Element GetFirstNamedElementOfTypeUsingLinq(
  Type type,
  string name )
{
  FilteredElementCollector a
    = GetElementsOfType( type );
  //
  // using LINQ:
  //
  IEnumerable<Element> elementsByName =
    from e in a
    where e.Name.Equals( name )
    select e;
 
  return elementsByName.First<Element>();
}
 
Element GetFirstNamedElementOfTypeUsingAnonymousButNamedMethod(
  Type type,
  string name )
{
  FilteredElementCollector a
    = GetElementsOfType( type );
  //
  // using an anonymous method to define a named method:
  //
  Func<Element, bool> nameEquals = e => e.Name.Equals( name );
  return a.First<Element>( nameEquals );
}
 
Element GetFirstNamedElementOfTypeUsingAnonymousMethod(
  Type type,
  string name )
{
  FilteredElementCollector a
    = GetElementsOfType( type );
  //
  // using an anonymous method:
  //
  return a.First<Element>(
    e => e.Name.Equals( name ) );
}

The most important method of all, as we shall see, is the one making use of the Revit filtering API to search for the named level. Setting up a parameter filter is a little bit convoluted, since you need to make use of a number of different helper classes to specify separately the provider, evaluator, rule and filter, but have a look further down to convince yourself that it is worthwhile. This method returns the first element of the given type and name using a parameter filter:

Element GetFirstNamedElementOfTypeUsingParameterFilter(
  Type type,
  string name )
{
  FilteredElementCollector a
    = GetElementsOfType( type );
 
  BuiltInParameter bip
    = BuiltInParameter.ELEM_NAME_PARAM;
 
  ParameterValueProvider provider
    = new ParameterValueProvider(
      new ElementId( bip ) );
 
  FilterStringRuleEvaluator evaluator
    = new FilterStringEquals();
 
  FilterRule rule = new FilterStringRule(
    provider, evaluator, name, true );
 
  ElementParameterFilter filter
    = new ElementParameterFilter( rule );
 
  return a.WherePasses( filter ).FirstElement();
}

I drive this by selecting some target level at random and searching for it by name, and repeating that 1000 times over, as follows:

  nRuns = 1000;
  Random rand = new Random();
  totalTimer.Restart( "TOTAL TIME" );
 
  using( totalTimer )
  {
    for( int i = 0; i < nRuns; ++i )
    {
      int iLevel = rand.Next( 1, maxLevel );
      BenchmarkSpecificLevel( iLevel );
    }
  }
 
  totalTimer.Report(
    "Retrieve specific named level:" );

Here are the results of running this test, i.e. 1000 repetitions of retrieving one specific level from the 999 levels in the model by searching for it by name:

---------------------------------------------------------------
Retrieve specific named level:
 Percentage   Seconds   Calls   Process
---------------------------------------------------------------
      0.00%      0.00    1000   Empty method *
      0.16%      0.10    1000   Collector with no name check *
     12.65%      7.96    1000   Parameter filter
     21.60%     13.60    1000   Anonymous named
     21.75%     13.70    1000   Explicit
     21.85%     13.76    1000   Anonymous
     21.88%     13.77    1000   Linq
    100.00%     62.96       1   TOTAL TIME
---------------------------------------------------------------

Again, the entries marked with an asterisk * do not do the full job and are just included for baseline comparison purposes. The empty method entry does nothing at all. The collector with no name check collects all levels and simply returns the first one without checking its name.
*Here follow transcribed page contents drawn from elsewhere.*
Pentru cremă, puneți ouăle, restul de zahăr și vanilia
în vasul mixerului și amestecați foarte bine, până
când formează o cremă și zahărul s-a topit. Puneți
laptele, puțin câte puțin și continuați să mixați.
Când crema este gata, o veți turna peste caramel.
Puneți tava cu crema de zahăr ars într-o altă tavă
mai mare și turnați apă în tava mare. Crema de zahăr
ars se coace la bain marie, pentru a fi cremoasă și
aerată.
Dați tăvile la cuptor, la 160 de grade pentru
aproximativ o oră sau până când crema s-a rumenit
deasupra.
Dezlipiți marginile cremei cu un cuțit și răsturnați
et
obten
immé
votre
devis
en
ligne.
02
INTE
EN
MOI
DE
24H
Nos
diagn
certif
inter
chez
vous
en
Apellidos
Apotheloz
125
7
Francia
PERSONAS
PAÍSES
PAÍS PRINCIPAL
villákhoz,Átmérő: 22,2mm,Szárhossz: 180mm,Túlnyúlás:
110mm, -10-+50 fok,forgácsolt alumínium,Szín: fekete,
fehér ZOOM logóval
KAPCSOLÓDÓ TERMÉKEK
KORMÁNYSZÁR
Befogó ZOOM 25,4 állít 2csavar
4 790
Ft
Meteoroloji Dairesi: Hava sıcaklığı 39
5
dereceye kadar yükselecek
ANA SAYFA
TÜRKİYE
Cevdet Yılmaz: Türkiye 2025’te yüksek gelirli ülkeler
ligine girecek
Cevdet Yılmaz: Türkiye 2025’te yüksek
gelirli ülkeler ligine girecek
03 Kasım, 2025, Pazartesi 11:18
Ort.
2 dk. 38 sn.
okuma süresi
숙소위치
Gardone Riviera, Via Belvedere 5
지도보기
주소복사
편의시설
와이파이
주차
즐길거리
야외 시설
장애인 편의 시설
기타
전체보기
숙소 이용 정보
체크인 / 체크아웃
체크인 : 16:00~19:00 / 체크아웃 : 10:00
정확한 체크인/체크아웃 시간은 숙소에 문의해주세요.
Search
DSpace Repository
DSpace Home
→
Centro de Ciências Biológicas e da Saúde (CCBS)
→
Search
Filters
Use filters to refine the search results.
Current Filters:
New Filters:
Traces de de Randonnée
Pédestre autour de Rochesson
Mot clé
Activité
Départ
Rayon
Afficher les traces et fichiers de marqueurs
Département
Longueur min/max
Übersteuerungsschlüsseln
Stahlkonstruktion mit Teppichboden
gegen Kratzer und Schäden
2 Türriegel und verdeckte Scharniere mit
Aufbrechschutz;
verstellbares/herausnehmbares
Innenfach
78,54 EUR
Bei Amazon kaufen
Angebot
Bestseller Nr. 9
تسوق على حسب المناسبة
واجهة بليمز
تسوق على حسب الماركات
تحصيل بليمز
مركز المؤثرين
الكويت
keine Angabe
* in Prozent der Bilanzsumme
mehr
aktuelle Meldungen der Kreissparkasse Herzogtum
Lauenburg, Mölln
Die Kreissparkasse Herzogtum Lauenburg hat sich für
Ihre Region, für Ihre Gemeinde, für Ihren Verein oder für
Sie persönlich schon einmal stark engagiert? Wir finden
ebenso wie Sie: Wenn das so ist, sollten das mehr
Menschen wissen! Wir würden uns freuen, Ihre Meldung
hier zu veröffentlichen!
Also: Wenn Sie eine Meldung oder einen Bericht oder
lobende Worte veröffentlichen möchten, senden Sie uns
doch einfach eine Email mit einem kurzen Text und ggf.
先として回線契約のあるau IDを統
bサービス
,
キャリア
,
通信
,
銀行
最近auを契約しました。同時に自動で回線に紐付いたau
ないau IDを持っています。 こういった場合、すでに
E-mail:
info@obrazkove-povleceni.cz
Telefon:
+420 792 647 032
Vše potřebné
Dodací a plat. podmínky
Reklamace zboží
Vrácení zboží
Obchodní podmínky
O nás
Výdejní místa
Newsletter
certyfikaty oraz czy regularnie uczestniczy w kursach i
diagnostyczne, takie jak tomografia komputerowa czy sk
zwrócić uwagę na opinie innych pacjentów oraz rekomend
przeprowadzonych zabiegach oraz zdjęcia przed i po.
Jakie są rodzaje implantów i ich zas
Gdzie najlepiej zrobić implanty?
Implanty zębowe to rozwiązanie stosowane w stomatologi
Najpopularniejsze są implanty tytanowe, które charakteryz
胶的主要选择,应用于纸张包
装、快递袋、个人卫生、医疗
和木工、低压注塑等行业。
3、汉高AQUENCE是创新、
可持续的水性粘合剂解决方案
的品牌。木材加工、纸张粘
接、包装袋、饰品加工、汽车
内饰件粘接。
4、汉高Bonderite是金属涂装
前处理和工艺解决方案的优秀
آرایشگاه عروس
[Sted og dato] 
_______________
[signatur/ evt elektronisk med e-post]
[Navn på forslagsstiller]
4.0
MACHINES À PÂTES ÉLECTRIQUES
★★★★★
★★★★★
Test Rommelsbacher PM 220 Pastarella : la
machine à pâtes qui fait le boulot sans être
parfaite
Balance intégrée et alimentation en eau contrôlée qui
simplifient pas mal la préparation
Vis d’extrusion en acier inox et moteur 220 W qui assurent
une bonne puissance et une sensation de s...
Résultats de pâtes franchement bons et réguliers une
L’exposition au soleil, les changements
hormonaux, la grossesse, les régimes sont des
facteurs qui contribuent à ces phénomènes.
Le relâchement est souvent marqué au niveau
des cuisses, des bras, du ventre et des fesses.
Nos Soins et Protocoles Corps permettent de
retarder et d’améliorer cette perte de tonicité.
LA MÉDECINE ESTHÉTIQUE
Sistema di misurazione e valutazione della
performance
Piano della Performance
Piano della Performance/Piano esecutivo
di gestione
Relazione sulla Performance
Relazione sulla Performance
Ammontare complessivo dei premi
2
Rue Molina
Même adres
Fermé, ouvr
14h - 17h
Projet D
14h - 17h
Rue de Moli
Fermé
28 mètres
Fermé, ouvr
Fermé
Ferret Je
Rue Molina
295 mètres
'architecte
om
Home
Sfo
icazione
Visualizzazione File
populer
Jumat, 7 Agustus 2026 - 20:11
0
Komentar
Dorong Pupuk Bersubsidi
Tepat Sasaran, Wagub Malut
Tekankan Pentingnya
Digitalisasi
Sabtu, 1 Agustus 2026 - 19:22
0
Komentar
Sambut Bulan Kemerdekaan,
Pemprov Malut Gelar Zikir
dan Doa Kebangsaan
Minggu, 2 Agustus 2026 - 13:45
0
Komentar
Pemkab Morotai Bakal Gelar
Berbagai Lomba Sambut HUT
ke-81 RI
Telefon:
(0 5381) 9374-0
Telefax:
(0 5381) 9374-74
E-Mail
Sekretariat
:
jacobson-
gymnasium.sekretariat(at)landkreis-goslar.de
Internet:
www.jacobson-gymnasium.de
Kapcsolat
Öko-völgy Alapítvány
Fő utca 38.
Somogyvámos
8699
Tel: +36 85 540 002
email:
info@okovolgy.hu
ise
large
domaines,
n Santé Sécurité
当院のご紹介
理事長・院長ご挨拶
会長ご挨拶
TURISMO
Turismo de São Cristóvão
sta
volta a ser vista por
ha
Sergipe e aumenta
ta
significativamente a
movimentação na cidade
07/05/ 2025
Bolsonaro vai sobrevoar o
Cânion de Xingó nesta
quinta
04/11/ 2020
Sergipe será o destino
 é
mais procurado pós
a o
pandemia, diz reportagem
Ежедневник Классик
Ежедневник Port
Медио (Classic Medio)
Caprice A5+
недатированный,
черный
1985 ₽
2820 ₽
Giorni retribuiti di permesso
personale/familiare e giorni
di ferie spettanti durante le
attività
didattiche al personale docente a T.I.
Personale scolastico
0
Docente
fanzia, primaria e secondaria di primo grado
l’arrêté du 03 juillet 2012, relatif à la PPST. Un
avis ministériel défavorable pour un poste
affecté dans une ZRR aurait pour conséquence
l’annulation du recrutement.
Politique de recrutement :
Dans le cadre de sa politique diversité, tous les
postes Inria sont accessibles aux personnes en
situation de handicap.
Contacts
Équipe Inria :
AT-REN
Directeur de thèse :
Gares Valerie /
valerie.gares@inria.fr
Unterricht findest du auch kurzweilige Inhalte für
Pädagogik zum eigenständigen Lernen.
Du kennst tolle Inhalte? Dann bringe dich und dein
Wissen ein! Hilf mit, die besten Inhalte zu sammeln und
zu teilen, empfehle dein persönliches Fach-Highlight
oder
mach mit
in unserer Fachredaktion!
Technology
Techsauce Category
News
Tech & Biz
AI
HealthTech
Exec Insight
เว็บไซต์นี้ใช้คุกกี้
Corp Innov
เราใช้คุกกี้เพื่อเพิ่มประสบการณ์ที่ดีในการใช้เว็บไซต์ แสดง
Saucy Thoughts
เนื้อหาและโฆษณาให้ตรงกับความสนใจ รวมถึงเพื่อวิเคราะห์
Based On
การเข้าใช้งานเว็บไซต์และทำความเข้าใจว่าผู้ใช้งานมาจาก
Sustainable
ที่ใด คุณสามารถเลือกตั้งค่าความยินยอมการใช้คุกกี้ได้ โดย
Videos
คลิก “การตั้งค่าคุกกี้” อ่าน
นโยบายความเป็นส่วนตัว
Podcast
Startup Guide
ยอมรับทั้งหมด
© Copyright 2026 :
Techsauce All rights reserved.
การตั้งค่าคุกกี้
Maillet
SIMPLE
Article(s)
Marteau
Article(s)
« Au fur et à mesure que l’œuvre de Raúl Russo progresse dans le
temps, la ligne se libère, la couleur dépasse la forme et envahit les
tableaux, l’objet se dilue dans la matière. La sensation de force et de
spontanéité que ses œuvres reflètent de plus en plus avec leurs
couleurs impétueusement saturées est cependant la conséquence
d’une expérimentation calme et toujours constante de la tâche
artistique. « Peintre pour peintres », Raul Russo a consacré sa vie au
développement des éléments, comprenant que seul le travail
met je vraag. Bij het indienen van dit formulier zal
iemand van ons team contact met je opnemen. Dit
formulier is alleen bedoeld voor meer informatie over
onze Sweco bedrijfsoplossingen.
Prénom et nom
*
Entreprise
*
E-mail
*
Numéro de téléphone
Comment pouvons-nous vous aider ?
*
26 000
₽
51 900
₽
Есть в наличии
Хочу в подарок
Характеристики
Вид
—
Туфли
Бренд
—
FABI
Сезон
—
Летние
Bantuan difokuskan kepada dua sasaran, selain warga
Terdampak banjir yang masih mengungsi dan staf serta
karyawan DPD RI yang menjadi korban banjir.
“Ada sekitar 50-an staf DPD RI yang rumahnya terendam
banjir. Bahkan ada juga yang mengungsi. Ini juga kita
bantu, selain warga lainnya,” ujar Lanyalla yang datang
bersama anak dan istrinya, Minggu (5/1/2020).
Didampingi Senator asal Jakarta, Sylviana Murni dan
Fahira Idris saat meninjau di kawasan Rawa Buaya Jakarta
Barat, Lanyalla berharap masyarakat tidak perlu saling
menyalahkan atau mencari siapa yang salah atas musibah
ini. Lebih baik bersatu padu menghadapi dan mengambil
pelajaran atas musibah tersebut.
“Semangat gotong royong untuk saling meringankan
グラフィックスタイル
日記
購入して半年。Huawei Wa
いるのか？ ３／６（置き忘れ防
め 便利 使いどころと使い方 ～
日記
The important conclusions that I draw from this are:

Once again, very illuminating, I would say.

In quintessence, you should do everything that you possibly can using the Revit filters, and avoid all post-processing and manual if at all possible.

Here is version 2011.0.0.63 of the complete Building Coder source code and Visual Studio solution including the new CmdCollectorPerformance external command and the JtTimer profiling classes.

I hope this keeps you happily informed and occupied over Easter and wish you good luck searching for eggs.

Since I am giving the Revit API training class in Warsaw next week, the posts may become sparse for a while.

Correction: Please note that the method GetFirstNamedElementOfTypeUsingParameterFilter does not work properly using the built-in parameter ELEM_NAME_PARAM, because it should be looking at DATUM_TEXT instead. For more details, please refer to the subsequent element name parameter filter correction.